Things to do:
#1 From the passage on EEG authentication, write out the text starting with "In a study involving" and going on through "and that’s it.".
#2 Summarize the passage on EEG authentication in two sentences.

In a study involving 25 formally diagnosed alcoholics and 25 non-alcoholic subjects, the lowest error rate obtained when identifying alcoholics was 25 percent, meaning a classification accuracy of approximately 75 percent.
When they tweaked the system and changed several variables, they found that the ability to detect alcoholic behavior could be tremendously reduced at the cost of slightly reducing the performance of the EEG authentication system.
Motivation for discovery
Serwadda’s motivation for proving brain waves could be used to reveal potentially harmful personal information wasn’t to improve the methods for obtaining that information. It’s to prevent it.
To illustrate, he gives an analogy using fingerprint identification at an airport. Fingerprint scans read ridges and valleys on the finger to determine a person’s unique identity, and that’s it.
In a hypothetical scenario where such systems could only function accurately if the user’s finger was pricked and some blood drawn from it, this would be problematic because the blood drawn by the prick could be used to infer things other than the user’s identity, such as whether a person suffers from certain diseases, such as diabetes.

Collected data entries
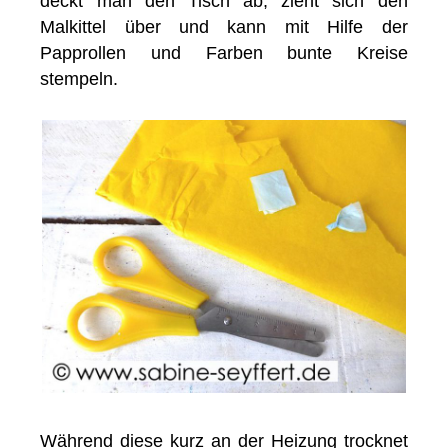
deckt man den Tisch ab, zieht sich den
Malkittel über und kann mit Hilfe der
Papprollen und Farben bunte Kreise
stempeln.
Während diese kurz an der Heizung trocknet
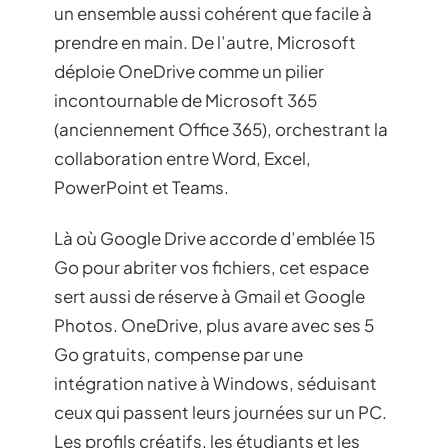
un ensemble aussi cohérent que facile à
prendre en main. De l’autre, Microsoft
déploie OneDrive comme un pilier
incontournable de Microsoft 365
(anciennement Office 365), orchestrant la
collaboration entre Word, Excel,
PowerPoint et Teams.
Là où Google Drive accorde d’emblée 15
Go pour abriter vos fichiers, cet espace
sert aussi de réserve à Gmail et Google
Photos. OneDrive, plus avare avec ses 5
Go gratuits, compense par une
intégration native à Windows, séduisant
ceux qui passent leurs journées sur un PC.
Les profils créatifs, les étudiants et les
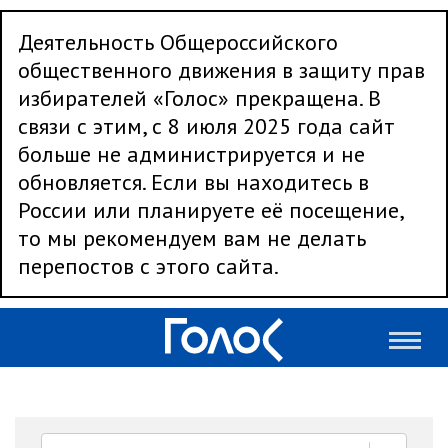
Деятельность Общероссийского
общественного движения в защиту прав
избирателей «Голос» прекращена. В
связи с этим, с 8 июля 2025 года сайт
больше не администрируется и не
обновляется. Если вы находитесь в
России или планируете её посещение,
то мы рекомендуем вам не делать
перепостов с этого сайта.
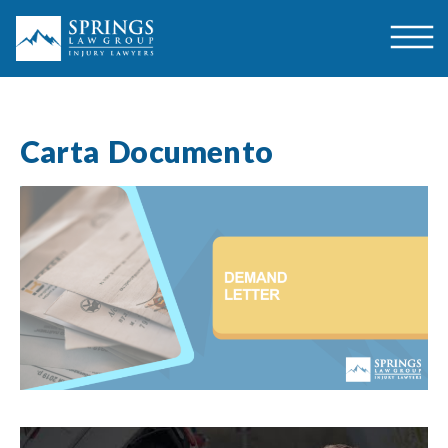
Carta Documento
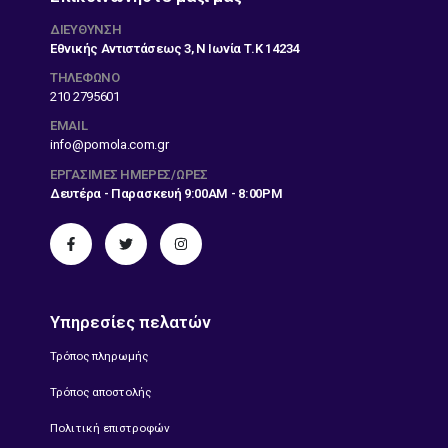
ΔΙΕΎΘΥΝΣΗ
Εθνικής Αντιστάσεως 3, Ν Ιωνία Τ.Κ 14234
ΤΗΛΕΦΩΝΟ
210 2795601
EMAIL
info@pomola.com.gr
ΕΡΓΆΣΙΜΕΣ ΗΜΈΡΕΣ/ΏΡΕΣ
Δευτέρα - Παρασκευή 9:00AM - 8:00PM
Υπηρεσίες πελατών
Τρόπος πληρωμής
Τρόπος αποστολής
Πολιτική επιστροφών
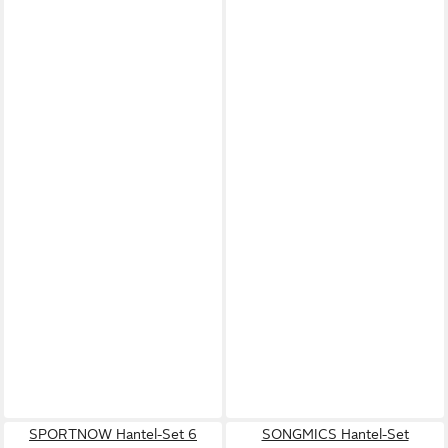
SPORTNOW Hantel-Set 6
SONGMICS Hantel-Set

Solutions:
#1
In a study involving 25 formally diagnosed alcoholics and 25 non-alcoholic subjects, the lowest error rate obtained when identifying alcoholics was 25 percent, meaning a classification accuracy of approximately 75 percent.
When they tweaked the system and changed several variables, they found that the ability to detect alcoholic behavior could be tremendously reduced at the cost of slightly reducing the performance of the EEG authentication system.
Motivation for discovery
Serwadda’s motivation for proving brain waves could be used to reveal potentially harmful personal information wasn’t to improve the methods for obtaining that information. It’s to prevent it.
To illustrate, he gives an analogy using fingerprint identification at an airport. Fingerprint scans read ridges and valleys on the finger to determine a person’s unique identity, and that’s it.

#2 In a study of 25 diagnosed alcoholics and 25 non-alcoholic subjects, an EEG authentication system identified alcoholics with about 75 percent accuracy, and changing several variables greatly reduced that ability at the cost of slightly lower authentication performance. Serwadda's aim in showing that brain waves can reveal harmful personal information is to prevent such disclosure, which he illustrates with a hypothetical airport fingerprint scanner requiring drawn blood that could reveal diseases such as diabetes.